**What is required:**
Reproduce, word for word, the stretch of the book description below from "- These consist" through "covalent bond data.".

**Excerpt to read:**
The Elements is a compilation of data, in alphabetical order, of all the main properties of the chemical elements. The properties include chemical data, physical data, biological data, nuclear data, electron shell data, crystal data, and geological data. The book also includes the derivation of the name, the discoverer, the date of discovery, etc. There is a final chapter on the development of the periodic table.
- Published: 1998
- Publisher: Clarendon Press
- ISBN: 0198558198 (hbk), 019855818X (pbk)
- Did you know?
- This started out life as a data book of chemistry, which never materialised, although I did completed the section on the elements. This languished in a drawer in my desk until one day a representative of Oxford University Press called to tell me about their latest books and casually asked if I'd ever though of writing one. When I showed him my elements manuscript he realised that it was a book in itself, and within a short while it appeared and went into printing after printing.
However, the third edition was sabotaged by a lecturer at Sheffield University who had been commissioned to transcribe it into a digital format. Unbelievably, he loaded it completely on to the Sheffield University website.
Table of Contents
- Key to the elements
- The elements in alphabetical order.
- These consist of key data about every element providing the basic data of atomic number, relative atomic mass, date of discovery and discoverer, origin of name and its name in French, German, Italian and Spanish.
- Chemical data
- Description, radii, electronegativity, effective nuclear charge, standard reduction potentials, oxidation states, covalent bond data.
- Physical data
- Melting point, boiling point, critical temperature, critical pressure, enthalpy of fusion and enthalpy of vaporisation, thermodynamic properties ΔH, ΔG, S, and Cp, density, molar volume, thermal conductivity, and mass magnetic susceptibility.

[Data drawn from a collection]
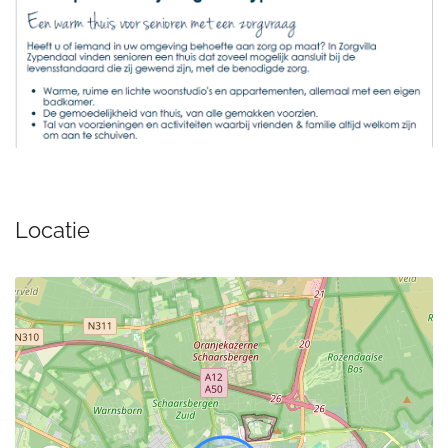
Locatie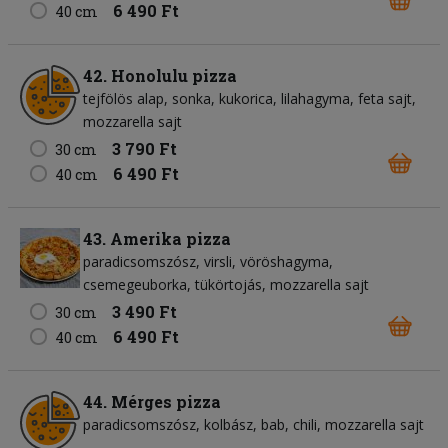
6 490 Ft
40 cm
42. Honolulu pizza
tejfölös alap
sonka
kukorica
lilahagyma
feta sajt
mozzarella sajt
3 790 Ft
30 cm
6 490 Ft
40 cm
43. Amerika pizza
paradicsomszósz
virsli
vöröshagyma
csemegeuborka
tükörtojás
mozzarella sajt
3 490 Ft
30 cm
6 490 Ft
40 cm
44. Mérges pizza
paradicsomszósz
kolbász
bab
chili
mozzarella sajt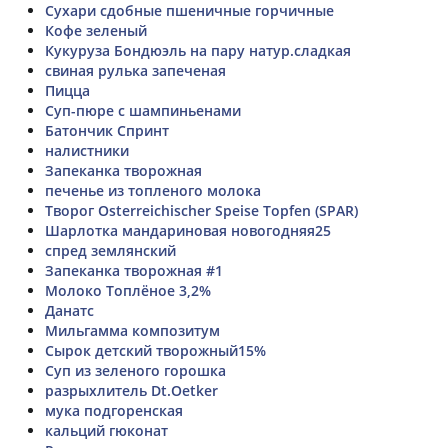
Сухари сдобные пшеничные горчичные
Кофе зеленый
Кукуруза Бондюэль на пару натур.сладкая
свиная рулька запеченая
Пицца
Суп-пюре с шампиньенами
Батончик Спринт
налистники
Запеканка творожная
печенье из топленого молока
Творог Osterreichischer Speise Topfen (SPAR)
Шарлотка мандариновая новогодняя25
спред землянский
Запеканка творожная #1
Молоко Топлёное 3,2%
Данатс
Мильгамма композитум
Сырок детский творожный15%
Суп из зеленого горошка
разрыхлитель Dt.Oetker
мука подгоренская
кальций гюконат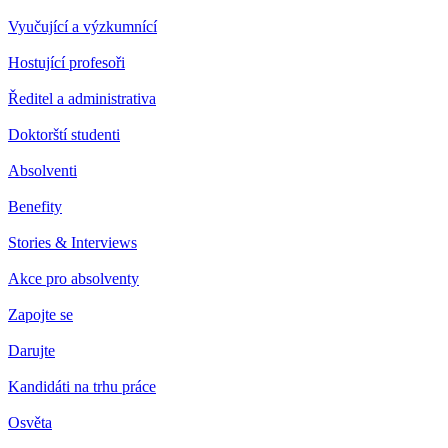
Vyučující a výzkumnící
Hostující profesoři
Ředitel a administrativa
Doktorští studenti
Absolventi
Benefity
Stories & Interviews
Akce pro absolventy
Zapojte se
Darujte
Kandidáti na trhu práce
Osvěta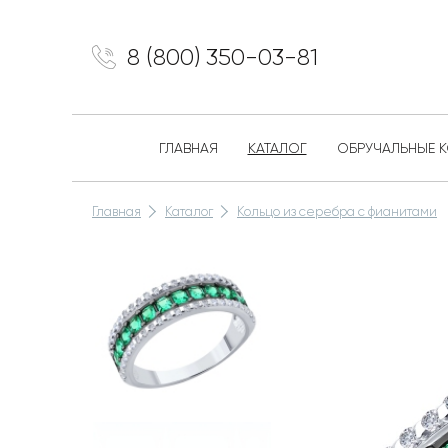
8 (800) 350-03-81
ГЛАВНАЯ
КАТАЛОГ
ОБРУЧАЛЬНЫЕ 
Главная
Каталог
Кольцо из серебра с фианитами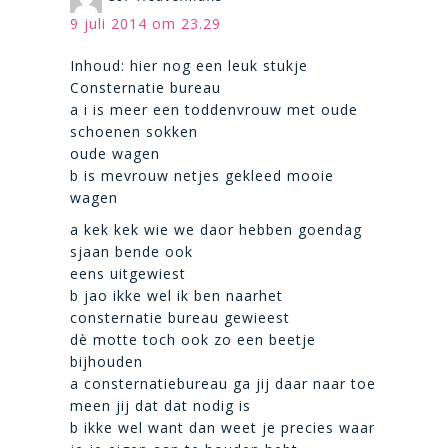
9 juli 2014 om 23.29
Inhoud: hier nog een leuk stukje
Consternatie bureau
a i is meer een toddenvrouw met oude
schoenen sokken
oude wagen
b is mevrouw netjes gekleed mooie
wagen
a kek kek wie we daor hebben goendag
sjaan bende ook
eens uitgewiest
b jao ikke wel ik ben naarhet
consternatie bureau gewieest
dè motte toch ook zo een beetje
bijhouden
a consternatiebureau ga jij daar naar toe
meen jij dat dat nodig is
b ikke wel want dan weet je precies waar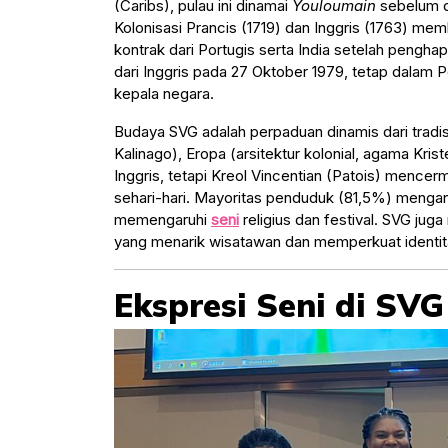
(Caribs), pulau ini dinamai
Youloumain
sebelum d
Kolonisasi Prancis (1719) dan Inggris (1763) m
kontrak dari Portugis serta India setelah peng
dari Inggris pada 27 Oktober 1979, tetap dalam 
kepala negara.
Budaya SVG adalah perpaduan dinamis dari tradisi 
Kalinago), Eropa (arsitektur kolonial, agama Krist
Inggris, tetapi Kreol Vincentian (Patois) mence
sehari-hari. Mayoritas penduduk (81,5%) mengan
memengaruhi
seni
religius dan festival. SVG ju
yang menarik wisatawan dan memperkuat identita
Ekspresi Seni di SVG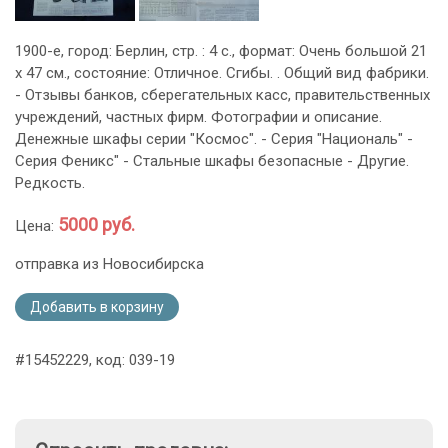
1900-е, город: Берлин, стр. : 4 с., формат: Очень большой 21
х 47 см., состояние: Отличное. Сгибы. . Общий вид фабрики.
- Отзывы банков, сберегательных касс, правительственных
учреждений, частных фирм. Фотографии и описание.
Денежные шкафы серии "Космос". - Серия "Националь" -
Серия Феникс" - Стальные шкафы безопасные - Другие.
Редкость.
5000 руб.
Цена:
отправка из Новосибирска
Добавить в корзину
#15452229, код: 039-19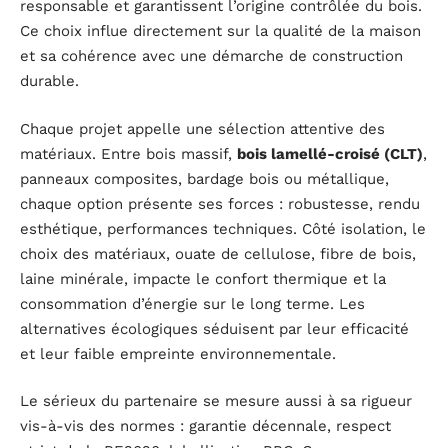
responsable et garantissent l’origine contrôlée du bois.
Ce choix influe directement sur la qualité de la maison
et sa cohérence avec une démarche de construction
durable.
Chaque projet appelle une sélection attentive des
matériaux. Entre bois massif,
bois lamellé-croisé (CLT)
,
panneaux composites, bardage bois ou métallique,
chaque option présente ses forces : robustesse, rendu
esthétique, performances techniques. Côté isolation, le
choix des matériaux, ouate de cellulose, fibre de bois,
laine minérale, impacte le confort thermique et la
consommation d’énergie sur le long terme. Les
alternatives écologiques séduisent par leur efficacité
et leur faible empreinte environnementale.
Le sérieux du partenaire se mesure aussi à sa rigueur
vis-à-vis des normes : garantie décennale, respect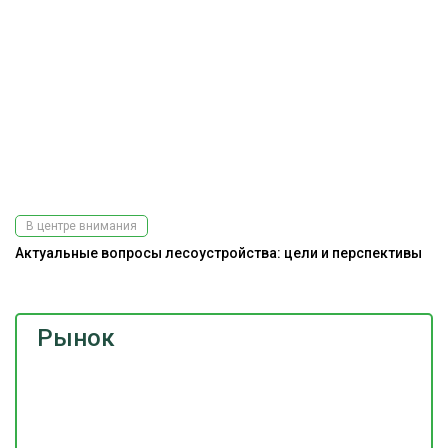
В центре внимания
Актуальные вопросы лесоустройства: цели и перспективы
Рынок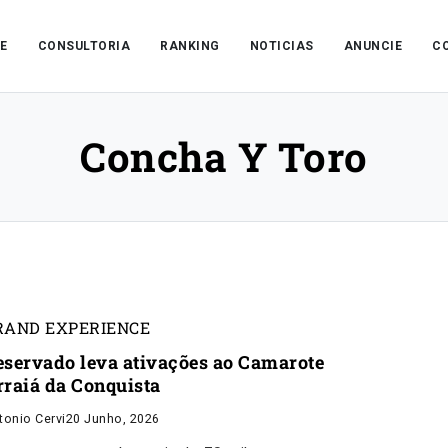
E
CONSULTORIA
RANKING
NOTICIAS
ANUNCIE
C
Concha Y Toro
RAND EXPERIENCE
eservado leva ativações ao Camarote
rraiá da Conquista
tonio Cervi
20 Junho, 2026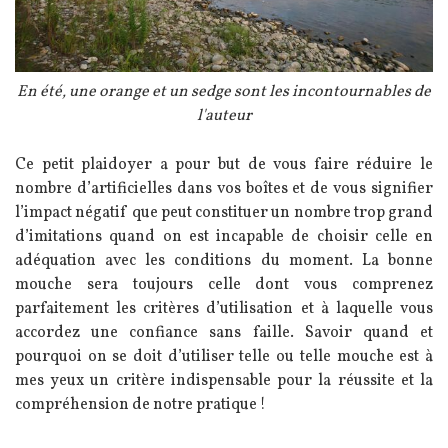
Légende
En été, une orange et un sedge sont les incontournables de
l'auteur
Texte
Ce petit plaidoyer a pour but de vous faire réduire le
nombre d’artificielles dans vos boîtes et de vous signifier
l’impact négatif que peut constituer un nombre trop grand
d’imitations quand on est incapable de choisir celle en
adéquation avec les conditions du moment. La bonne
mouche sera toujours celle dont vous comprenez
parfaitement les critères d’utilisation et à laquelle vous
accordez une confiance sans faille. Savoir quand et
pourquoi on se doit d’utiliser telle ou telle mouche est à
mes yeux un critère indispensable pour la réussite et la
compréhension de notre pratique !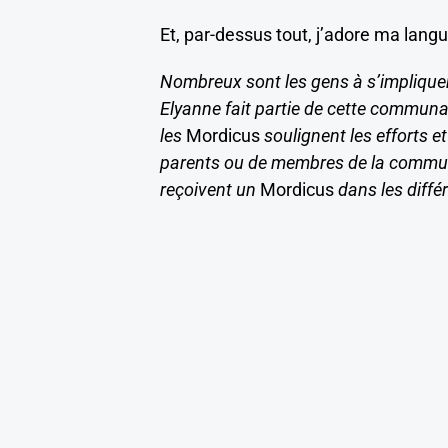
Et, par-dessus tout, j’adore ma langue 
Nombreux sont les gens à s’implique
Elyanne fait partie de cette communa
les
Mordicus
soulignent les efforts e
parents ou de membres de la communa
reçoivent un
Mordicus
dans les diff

**Your response:**
- These consist of key data about every element providing the basic data of atomic number, relative atomic mass, date of discovery and discoverer, origin of name and its name in French, German, Italian and Spanish.
- Chemical data
- Description, radii, electronegativity, effective nuclear charge, standard reduction potentials, oxidation states, covalent bond data.